Is There a Consensus Web Services Stack? by Kendall Clark:

What Marx said of world history — that it occurs the first time as tragedy, the second as farce — is increasingly true of conversations in the XML development community. Conversation among XML developers has grown increasingly ossified. Permanent topics of conversation return — never, it appears, to be fully repressed — over and over: the ins and outs of namespaces, the nature of resources and representations, why SOAP is sweetness-and-light or pure evil, the ideal simplifying refactor of XML itself, and so on. And, each time the cycle repeats itself, the positions grow more shrill, more caricatured, and less interesting. I suppose that it’s possible that someone eventually learn something from all of this; more likely, people give up the hope of learning something and stop paying attention.

Building Metadata Applications with RDF [and RDFlib] by Bob DuCharme:

The real test of any technology’s value is what kinds of tasks are easier with it than without it. If I hear about some new technology, I’m not going to learn it and use it unless it saves me some trouble.

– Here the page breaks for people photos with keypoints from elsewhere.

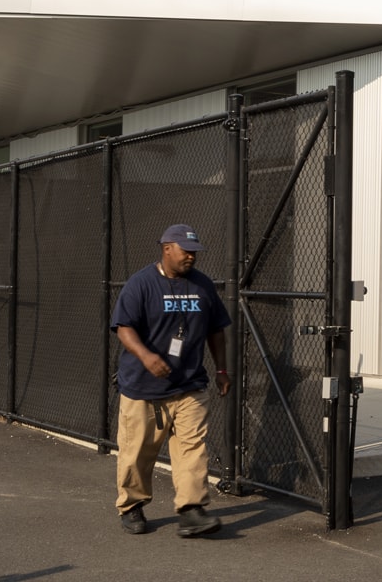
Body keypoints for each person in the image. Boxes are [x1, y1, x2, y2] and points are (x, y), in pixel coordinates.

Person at [112, 223, 232, 538]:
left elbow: (216, 329)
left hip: (189, 385)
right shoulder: (141, 284)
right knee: (137, 452)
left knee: (193, 448)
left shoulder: (202, 285)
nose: (191, 257)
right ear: (167, 249)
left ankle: (191, 510)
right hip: (143, 387)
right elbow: (124, 327)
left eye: (194, 252)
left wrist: (221, 369)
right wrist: (146, 356)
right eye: (185, 251)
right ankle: (132, 506)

Well, being a bit of a geek, I might play with it a bit, but I’m going to lose interest if I don’t eventually see tangible proof that it either makes new things possible or old things easier.

Simple XML Processing With elementtree by Uche Ogbuji:

Fredrik Lundh, well known in Python circles as “the effbot“, has been an important contributor to Python and to PyXML. He has also developed a variety of useful tools, many of which involve Python and XML. One of these is elementtree, a collection of lightweight utilities for XML processing. elementtree is centered around a data structure for representing XML. As its name implies, this data structure is a hierarchy of objects, each of which represents an XML element. The focus is squarely on elements: there is no zoo of node types. Element objects themselves act as Python dictionaries of the XML attributes and Python lists of the element children. Text content is represented as simple data members on element instances. elementtree is about as pythonic as it gets, offering a fresh perspective on Python-XML processing, especially after the DOM explorations of my previous columns.

I’ll be reading all of these articles later this evening after some coding for schoolwork gets done.